◆ WHAT TO PRODUCE
A verbatim copy of every entry is required.

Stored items
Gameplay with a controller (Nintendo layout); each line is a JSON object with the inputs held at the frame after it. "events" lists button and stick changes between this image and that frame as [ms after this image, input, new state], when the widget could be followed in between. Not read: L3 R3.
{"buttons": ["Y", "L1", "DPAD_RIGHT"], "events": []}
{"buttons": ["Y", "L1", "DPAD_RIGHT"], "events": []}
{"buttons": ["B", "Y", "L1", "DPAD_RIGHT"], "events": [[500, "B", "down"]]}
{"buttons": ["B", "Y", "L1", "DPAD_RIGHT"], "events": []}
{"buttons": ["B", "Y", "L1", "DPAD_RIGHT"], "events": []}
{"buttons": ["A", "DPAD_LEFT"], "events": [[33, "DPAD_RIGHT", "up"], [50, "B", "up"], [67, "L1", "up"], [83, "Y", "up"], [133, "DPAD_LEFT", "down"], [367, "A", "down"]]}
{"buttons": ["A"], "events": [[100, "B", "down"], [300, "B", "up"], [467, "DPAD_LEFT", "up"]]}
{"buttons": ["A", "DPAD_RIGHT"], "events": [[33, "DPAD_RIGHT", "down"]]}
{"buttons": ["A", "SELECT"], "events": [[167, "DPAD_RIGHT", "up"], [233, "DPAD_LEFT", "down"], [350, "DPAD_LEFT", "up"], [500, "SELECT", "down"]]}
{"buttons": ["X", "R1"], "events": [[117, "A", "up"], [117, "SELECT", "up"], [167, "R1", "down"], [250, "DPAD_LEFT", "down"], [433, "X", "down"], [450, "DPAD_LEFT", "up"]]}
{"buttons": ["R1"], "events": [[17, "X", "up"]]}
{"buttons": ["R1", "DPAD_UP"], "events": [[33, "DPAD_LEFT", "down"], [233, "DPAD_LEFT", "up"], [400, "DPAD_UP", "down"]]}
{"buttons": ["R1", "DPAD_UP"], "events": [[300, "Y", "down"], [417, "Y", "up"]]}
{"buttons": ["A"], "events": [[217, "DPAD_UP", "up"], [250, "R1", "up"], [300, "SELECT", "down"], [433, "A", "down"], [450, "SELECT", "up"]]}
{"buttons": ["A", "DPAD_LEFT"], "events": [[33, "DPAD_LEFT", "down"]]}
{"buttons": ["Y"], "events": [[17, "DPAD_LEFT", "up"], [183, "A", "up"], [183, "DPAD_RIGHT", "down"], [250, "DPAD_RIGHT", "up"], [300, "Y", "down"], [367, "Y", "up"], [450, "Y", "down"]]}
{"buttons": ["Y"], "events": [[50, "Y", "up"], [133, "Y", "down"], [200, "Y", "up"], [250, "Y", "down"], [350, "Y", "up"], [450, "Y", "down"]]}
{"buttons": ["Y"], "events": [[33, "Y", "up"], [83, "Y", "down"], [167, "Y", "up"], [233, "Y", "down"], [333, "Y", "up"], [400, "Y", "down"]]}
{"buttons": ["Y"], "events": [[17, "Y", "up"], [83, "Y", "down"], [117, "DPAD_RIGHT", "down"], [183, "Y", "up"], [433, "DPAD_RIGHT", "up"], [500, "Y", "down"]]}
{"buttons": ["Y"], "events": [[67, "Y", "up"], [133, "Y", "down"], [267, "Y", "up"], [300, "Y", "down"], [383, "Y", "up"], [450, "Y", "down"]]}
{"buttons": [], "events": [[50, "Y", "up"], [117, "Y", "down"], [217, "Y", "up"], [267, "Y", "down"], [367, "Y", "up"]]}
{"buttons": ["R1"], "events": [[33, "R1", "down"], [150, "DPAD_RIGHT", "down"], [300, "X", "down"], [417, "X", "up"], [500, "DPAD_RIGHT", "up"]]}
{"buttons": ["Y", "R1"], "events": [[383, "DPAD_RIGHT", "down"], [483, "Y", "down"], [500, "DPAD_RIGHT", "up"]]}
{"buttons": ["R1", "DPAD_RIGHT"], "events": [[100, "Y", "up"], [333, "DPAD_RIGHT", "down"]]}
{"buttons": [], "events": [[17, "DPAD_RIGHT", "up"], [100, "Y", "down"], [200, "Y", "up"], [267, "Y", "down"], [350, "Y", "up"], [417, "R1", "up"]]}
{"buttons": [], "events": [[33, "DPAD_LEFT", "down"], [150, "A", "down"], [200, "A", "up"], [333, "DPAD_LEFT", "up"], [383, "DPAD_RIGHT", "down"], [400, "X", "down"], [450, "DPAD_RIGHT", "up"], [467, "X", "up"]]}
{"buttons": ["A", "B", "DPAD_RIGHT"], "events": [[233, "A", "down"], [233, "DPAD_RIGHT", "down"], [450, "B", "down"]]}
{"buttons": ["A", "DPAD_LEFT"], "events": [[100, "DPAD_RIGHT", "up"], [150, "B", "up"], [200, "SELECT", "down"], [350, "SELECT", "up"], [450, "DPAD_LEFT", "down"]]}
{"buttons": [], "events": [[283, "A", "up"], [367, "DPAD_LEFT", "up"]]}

◆ WRITTEN ANSWER
Gameplay with a controller (Nintendo layout); each line is a JSON object with the inputs held at the frame after it. "events" lists button and stick changes between this image and that frame as [ms after this image, input, new state], when the widget could be followed in between. Not read: L3 R3.
{"buttons": ["Y", "L1", "DPAD_RIGHT"], "events": []}
{"buttons": ["Y", "L1", "DPAD_RIGHT"], "events": []}
{"buttons": ["B", "Y", "L1", "DPAD_RIGHT"], "events": [[500, "B", "down"]]}
{"buttons": ["B", "Y", "L1", "DPAD_RIGHT"], "events": []}
{"buttons": ["B", "Y", "L1", "DPAD_RIGHT"], "events": []}
{"buttons": ["A", "DPAD_LEFT"], "events": [[33, "DPAD_RIGHT", "up"], [50, "B", "up"], [67, "L1", "up"], [83, "Y", "up"], [133, "DPAD_LEFT", "down"], [367, "A", "down"]]}
{"buttons": ["A"], "events": [[100, "B", "down"], [300, "B", "up"], [467, "DPAD_LEFT", "up"]]}
{"buttons": ["A", "DPAD_RIGHT"], "events": [[33, "DPAD_RIGHT", "down"]]}
{"buttons": ["A", "SELECT"], "events": [[167, "DPAD_RIGHT", "up"], [233, "DPAD_LEFT", "down"], [350, "DPAD_LEFT", "up"], [500, "SELECT", "down"]]}
{"buttons": ["X", "R1"], "events": [[117, "A", "up"], [117, "SELECT", "up"], [167, "R1", "down"], [250, "DPAD_LEFT", "down"], [433, "X", "down"], [450, "DPAD_LEFT", "up"]]}
{"buttons": ["R1"], "events": [[17, "X", "up"]]}
{"buttons": ["R1", "DPAD_UP"], "events": [[33, "DPAD_LEFT", "down"], [233, "DPAD_LEFT", "up"], [400, "DPAD_UP", "down"]]}
{"buttons": ["R1", "DPAD_UP"], "events": [[300, "Y", "down"], [417, "Y", "up"]]}
{"buttons": ["A"], "events": [[217, "DPAD_UP", "up"], [250, "R1", "up"], [300, "SELECT", "down"], [433, "A", "down"], [450, "SELECT", "up"]]}
{"buttons": ["A", "DPAD_LEFT"], "events": [[33, "DPAD_LEFT", "down"]]}
{"buttons": ["Y"], "events": [[17, "DPAD_LEFT", "up"], [183, "A", "up"], [183, "DPAD_RIGHT", "down"], [250, "DPAD_RIGHT", "up"], [300, "Y", "down"], [367, "Y", "up"], [450, "Y", "down"]]}
{"buttons": ["Y"], "events": [[50, "Y", "up"], [133, "Y", "down"], [200, "Y", "up"], [250, "Y", "down"], [350, "Y", "up"], [450, "Y", "down"]]}
{"buttons": ["Y"], "events": [[33, "Y", "up"], [83, "Y", "down"], [167, "Y", "up"], [233, "Y", "down"], [333, "Y", "up"], [400, "Y", "down"]]}
{"buttons": ["Y"], "events": [[17, "Y", "up"], [83, "Y", "down"], [117, "DPAD_RIGHT", "down"], [183, "Y", "up"], [433, "DPAD_RIGHT", "up"], [500, "Y", "down"]]}
{"buttons": ["Y"], "events": [[67, "Y", "up"], [133, "Y", "down"], [267, "Y", "up"], [300, "Y", "down"], [383, "Y", "up"], [450, "Y", "down"]]}
{"buttons": [], "events": [[50, "Y", "up"], [117, "Y", "down"], [217, "Y", "up"], [267, "Y", "down"], [367, "Y", "up"]]}
{"buttons": ["R1"], "events": [[33, "R1", "down"], [150, "DPAD_RIGHT", "down"], [300, "X", "down"], [417, "X", "up"], [500, "DPAD_RIGHT", "up"]]}
{"buttons": ["Y", "R1"], "events": [[383, "DPAD_RIGHT", "down"], [483, "Y", "down"], [500, "DPAD_RIGHT", "up"]]}
{"buttons": ["R1", "DPAD_RIGHT"], "events": [[100, "Y", "up"], [333, "DPAD_RIGHT", "down"]]}
{"buttons": [], "events": [[17, "DPAD_RIGHT", "up"], [100, "Y", "down"], [200, "Y", "up"], [267, "Y", "down"], [350, "Y", "up"], [417, "R1", "up"]]}
{"buttons": [], "events": [[33, "DPAD_LEFT", "down"], [150, "A", "down"], [200, "A", "up"], [333, "DPAD_LEFT", "up"], [383, "DPAD_RIGHT", "down"], [400, "X", "down"], [450, "DPAD_RIGHT", "up"], [467, "X", "up"]]}
{"buttons": ["A", "B", "DPAD_RIGHT"], "events": [[233, "A", "down"], [233, "DPAD_RIGHT", "down"], [450, "B", "down"]]}
{"buttons": ["A", "DPAD_LEFT"], "events": [[100, "DPAD_RIGHT", "up"], [150, "B", "up"], [200, "SELECT", "down"], [350, "SELECT", "up"], [450, "DPAD_LEFT", "down"]]}
{"buttons": [], "events": [[283, "A", "up"], [367, "DPAD_LEFT", "up"]]}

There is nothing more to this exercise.